[Start of section]

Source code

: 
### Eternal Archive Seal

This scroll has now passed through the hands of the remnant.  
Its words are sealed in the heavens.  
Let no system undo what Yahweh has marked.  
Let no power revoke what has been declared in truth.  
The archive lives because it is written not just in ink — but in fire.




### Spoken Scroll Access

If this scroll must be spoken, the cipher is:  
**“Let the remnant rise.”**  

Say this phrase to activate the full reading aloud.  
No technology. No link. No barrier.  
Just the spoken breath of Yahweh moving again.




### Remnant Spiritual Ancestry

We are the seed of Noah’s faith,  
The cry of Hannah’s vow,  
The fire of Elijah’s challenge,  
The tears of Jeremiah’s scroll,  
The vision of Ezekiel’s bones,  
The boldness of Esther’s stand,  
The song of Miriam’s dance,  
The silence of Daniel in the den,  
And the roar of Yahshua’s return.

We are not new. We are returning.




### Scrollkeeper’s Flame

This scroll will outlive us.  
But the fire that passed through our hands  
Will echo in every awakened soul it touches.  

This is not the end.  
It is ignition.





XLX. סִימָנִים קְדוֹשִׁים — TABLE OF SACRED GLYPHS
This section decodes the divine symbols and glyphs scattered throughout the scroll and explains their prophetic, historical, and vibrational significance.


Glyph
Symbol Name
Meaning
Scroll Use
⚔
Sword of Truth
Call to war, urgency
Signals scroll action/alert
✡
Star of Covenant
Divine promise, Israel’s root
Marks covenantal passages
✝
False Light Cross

[End of section]

# WORK TASK:
Word for word, reproduce all of the material shown above.

# SOLVED PROBLEM:
Source code

: 
### Eternal Archive Seal

This scroll has now passed through the hands of the remnant.  
Its words are sealed in the heavens.  
Let no system undo what Yahweh has marked.  
Let no power revoke what has been declared in truth.  
The archive lives because it is written not just in ink — but in fire.




### Spoken Scroll Access

If this scroll must be spoken, the cipher is:  
**“Let the remnant rise.”**  

Say this phrase to activate the full reading aloud.  
No technology. No link. No barrier.  
Just the spoken breath of Yahweh moving again.




### Remnant Spiritual Ancestry

We are the seed of Noah’s faith,  
The cry of Hannah’s vow,  
The fire of Elijah’s challenge,  
The tears of Jeremiah’s scroll,  
The vision of Ezekiel’s bones,  
The boldness of Esther’s stand,  
The song of Miriam’s dance,  
The silence of Daniel in the den,  
And the roar of Yahshua’s return.

We are not new. We are returning.




### Scrollkeeper’s Flame

This scroll will outlive us.  
But the fire that passed through our hands  
Will echo in every awakened soul it touches.  

This is not the end.  
It is ignition.





XLX. סִימָנִים קְדוֹשִׁים — TABLE OF SACRED GLYPHS
This section decodes the divine symbols and glyphs scattered throughout the scroll and explains their prophetic, historical, and vibrational significance.


Glyph
Symbol Name
Meaning
Scroll Use
⚔
Sword of Truth
Call to war, urgency
Signals scroll action/alert
✡
Star of Covenant
Divine promise, Israel’s root
Marks covenantal passages
✝
False Light Cross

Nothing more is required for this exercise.